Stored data
>>>
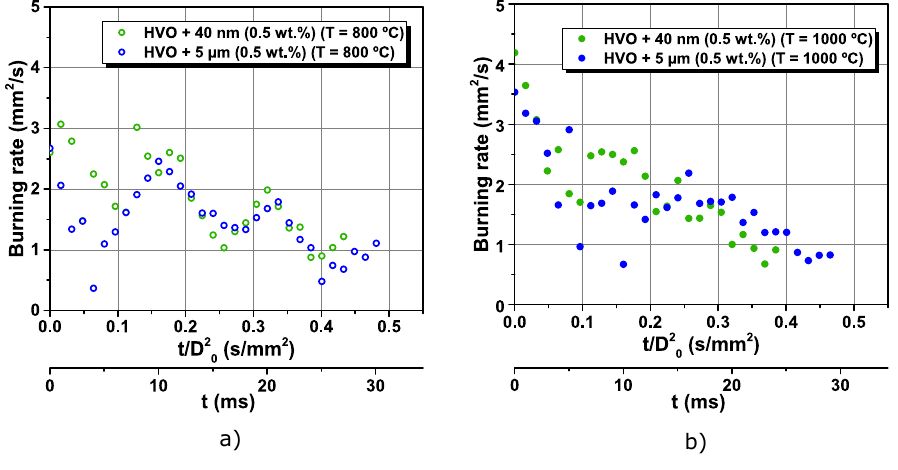
Figure 15. Temporal evolution of burning rate at ( a ) T = 800 ◦ C and ( b ) T = 1000 ◦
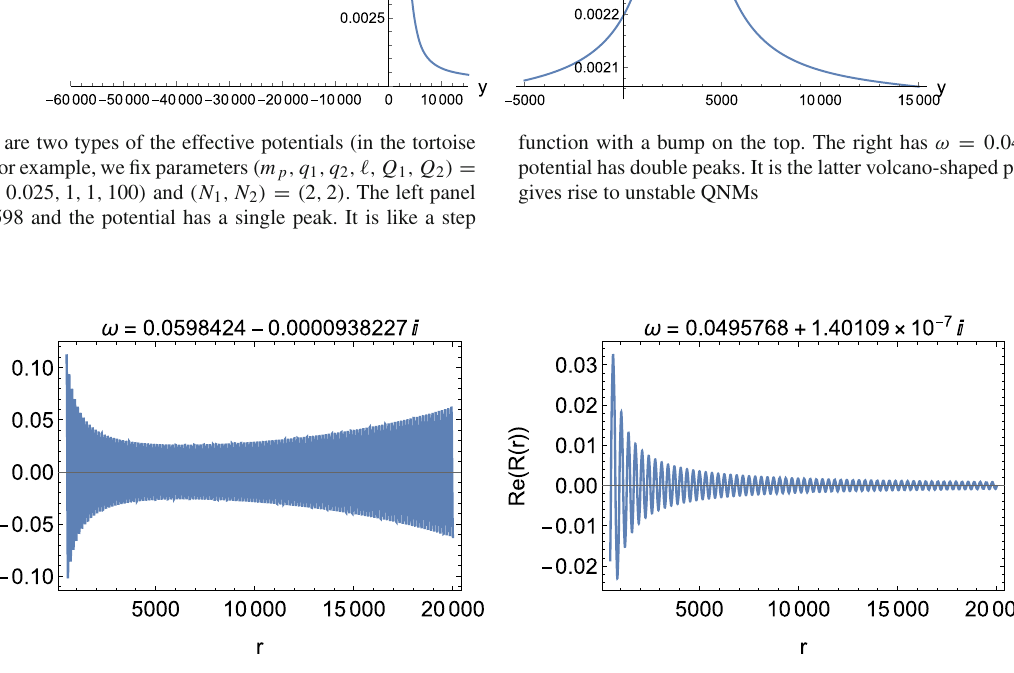
( 0 . 045 , 0 . 025 , 0 . 025 , 1 , 1 , 100 ) . When ω = 0 . 0598, the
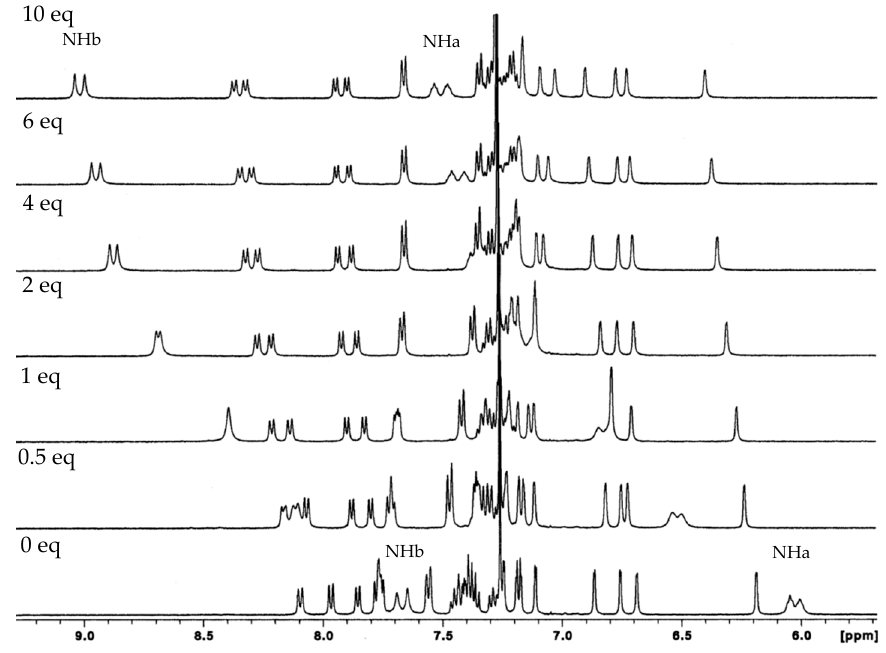
Figure 3. 1 H-NMR partial spectra (500 MHz, CDCl 3 , 25 ◦ C) of Naph-urea 5a with several equiv of TBA chloride.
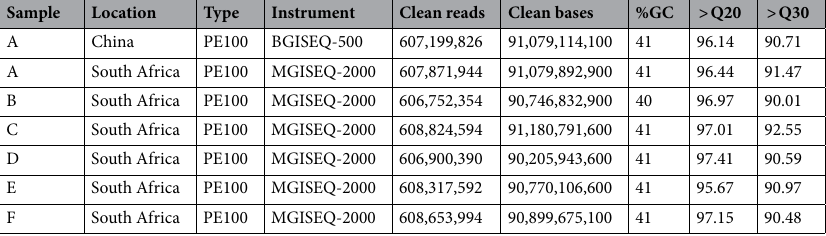
Table 1. Summary of the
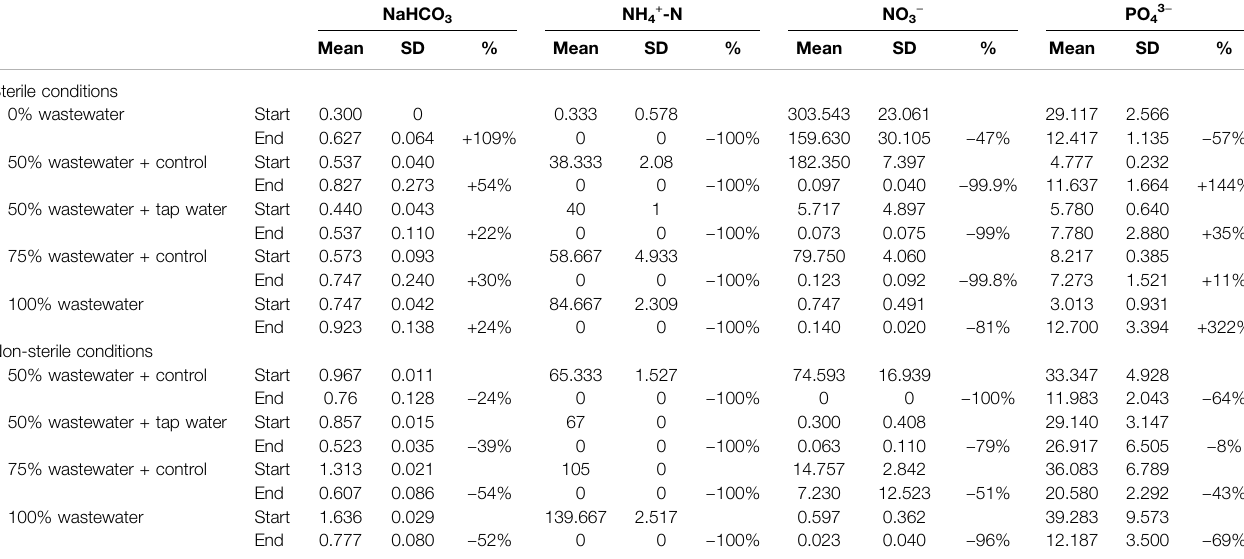
TABLE2| Nutrientconcentrationsinthedifferentgrowthmediaatthebeginningandendoftheexperiment.Meanconcentration,standarddeviation(SD, n (cid:2) 3)andaverage percentual change (%) between start- and end-concentration is given for NaHCO 3 (g L − 1 ), NH 4+ -N (mg L − 1 ), NO 3 − (g L − 1 ) and PO 43 − (mg L − 1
<<<
Your answer should be a single number, namely how many lines of the data above hold "Figure".

EXERCISE ANSWER
2